Ukraine, too, has ramped up domestic drone production. Before stepping down, former Ukrainian Defense Minister Oleksii Reznikov announced, “This autumn there will be a boom in the production of various Ukrainian drones” (Ukrinform, September 3) For example, the Rubaka kamikaze drone costs $15,000 to produce per unit and has a range of over 500 kilometers (310 miles). It is meant to be an analogue to Iran’s Shahed-136 loitering munition. Unlike other kamikaze drones, the Rubaka is designed to strike at predetermined coordinates (5.ua, August 2). The Leleka-100 is a newer reconnaissance drone that was originally put into service in 2021. It can reach a top speed of 120 kilometers per hour (75 miles per hour), with a flight time of almost three hours and guaranteed flight range of 100 kilometers (62 miles) (RBK, December 22, 2022). It possesses encrypted video transmission capabilities, which makes it particularly effective in mapping out Russian positions.

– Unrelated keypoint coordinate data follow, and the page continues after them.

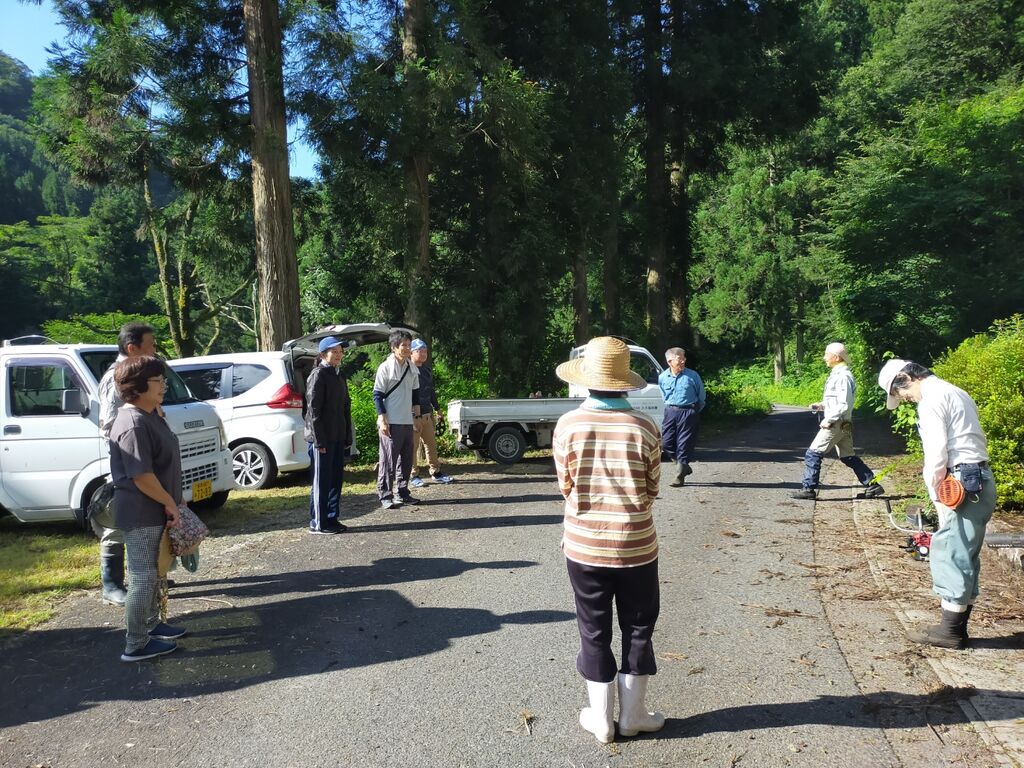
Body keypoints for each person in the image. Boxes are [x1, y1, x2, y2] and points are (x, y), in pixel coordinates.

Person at [552, 336, 665, 744]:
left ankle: (600, 720)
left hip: (584, 546)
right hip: (636, 545)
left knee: (593, 628)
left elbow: (566, 486)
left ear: (586, 380)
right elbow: (652, 488)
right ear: (624, 381)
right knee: (638, 626)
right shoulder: (645, 426)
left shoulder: (568, 425)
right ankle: (633, 716)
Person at [878, 359, 995, 648]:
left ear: (906, 377)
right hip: (979, 478)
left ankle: (950, 632)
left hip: (961, 481)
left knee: (949, 552)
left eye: (900, 393)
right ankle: (956, 627)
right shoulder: (955, 391)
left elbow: (936, 453)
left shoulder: (930, 401)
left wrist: (935, 492)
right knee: (964, 553)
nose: (904, 399)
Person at [108, 356, 187, 662]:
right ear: (138, 386)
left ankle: (152, 625)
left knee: (155, 574)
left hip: (156, 508)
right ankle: (136, 643)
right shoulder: (132, 423)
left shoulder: (150, 414)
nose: (163, 386)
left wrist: (175, 499)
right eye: (157, 381)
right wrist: (169, 501)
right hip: (141, 512)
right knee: (143, 577)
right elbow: (141, 475)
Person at [94, 322, 160, 605]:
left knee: (146, 516)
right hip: (125, 461)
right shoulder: (116, 377)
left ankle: (146, 574)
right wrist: (132, 449)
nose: (155, 350)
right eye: (151, 345)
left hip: (145, 456)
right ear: (132, 348)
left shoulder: (143, 373)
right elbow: (109, 423)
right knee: (119, 517)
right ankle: (111, 584)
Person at [792, 342, 884, 500]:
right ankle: (872, 485)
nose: (824, 358)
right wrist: (822, 405)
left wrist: (829, 419)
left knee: (813, 453)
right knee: (848, 456)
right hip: (842, 423)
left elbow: (844, 403)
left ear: (836, 357)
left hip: (836, 423)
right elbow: (838, 400)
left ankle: (808, 489)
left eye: (826, 354)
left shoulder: (843, 377)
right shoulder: (839, 374)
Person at [304, 336, 353, 534]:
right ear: (324, 354)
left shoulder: (339, 375)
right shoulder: (318, 375)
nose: (339, 355)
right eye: (335, 352)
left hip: (337, 436)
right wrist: (319, 441)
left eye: (341, 352)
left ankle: (332, 518)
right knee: (321, 482)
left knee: (335, 481)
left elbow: (345, 407)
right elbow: (313, 411)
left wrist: (347, 436)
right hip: (321, 439)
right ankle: (318, 522)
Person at [373, 329, 421, 510]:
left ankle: (403, 492)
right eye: (403, 345)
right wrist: (382, 419)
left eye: (409, 345)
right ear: (394, 347)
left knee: (406, 460)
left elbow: (415, 395)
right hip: (391, 421)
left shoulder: (412, 368)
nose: (407, 348)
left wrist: (417, 417)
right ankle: (385, 494)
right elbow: (377, 395)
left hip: (407, 421)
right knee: (388, 461)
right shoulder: (385, 367)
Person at [658, 347, 706, 487]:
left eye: (684, 358)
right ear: (670, 361)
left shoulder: (692, 376)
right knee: (666, 443)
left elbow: (701, 397)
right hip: (670, 411)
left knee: (684, 444)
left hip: (688, 412)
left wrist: (694, 411)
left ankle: (679, 476)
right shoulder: (662, 377)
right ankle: (683, 466)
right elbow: (663, 395)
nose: (683, 361)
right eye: (680, 358)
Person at [409, 338, 453, 488]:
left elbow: (431, 392)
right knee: (412, 447)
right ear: (411, 353)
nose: (423, 354)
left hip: (428, 415)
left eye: (425, 351)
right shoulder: (407, 370)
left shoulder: (427, 370)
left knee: (431, 445)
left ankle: (436, 472)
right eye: (419, 351)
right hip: (412, 416)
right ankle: (413, 475)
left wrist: (438, 409)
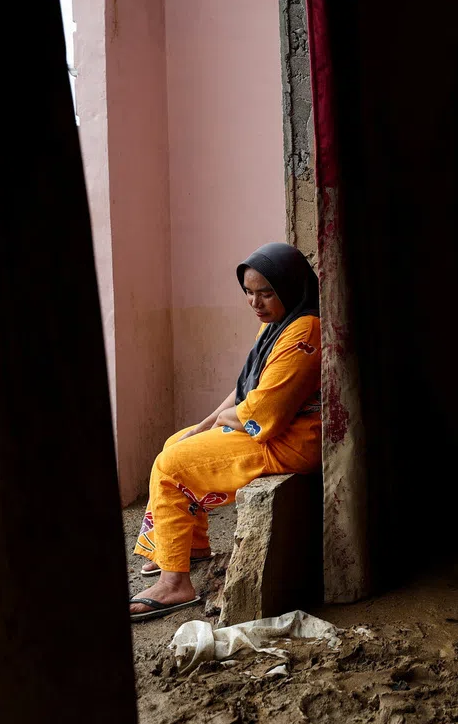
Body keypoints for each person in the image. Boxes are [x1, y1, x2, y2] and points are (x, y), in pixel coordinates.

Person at [129, 242, 322, 621]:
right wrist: (204, 425)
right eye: (249, 293)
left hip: (289, 442)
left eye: (266, 292)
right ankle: (190, 547)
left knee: (171, 464)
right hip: (268, 433)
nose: (255, 302)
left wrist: (223, 421)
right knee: (177, 441)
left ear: (290, 286)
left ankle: (174, 584)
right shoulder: (276, 326)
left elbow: (266, 412)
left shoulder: (305, 331)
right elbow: (245, 388)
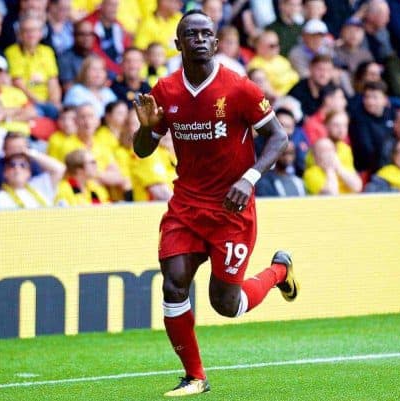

In August 2023, Ukraine presented its first marine drone at the International Defense Industry Fair in Istanbul. The Magura V5 has various capabilities for conducting reconnaissance, surveillance and search-and-rescue operations at sea. Its range is estimated at 800 kilometers (500 miles) and can reach a top speed of 75 kilometers per hour (47 miles per hour). The unit can carry a payload weighing up to 320 kilograms (over 700 pounds). According to Nataliya Gumenyuk, head of the joint press center for Ukraine’s Operational Command South, such drones can cause serious damage to Russia’s Black Sea Fleet and other military units in and around Crimea (Focus.ua, August 3).
In November 2022, Ukrainian President Volodymyr Zelenskyy initiated the United24 fundraising campaign for a fleet of naval drones. The main task of these drones is to protect Ukrainian waters from cruise missiles launched from Russian positions in the Black Sea. They are also being considered for protection of grain shipments leaving Odesa (U24.gov.ua, accessed September 24). The same fundraising platform, together with the Ukrainian General Staff and Ministry of Digital Information, also supports the “Army of Drones” project (President.gov.ua, November 11, 2022). Ukrainian Minister of Digital Transformation Mykhailo Fedorov recently announced the transfer of 1,700 drones to the Ukrainian military as a result of these efforts (T.me/zedigital, July 26).
As it makes a more concerted push for Crimea, drones will continue to play a pivotal role in Ukraine’s counteroffensive. As of June 2023, the production of drones in Ukraine had increased by thousands and tens of thousands in some categories. According to Fedorov, more than 100 Ukrainian companies are engaged in the manufacture of drones and over 40 types of Ukrainian drones have already passed the commissioning procedure and are receiving state contracts (Suspilne.media, June 27).
Moving forward, Ukrainian forces will use increased drone attacks and missile strikes to disrupt Russian positions. And Russia’s air defenses may be further overwhelmed and unable to adapt accordingly.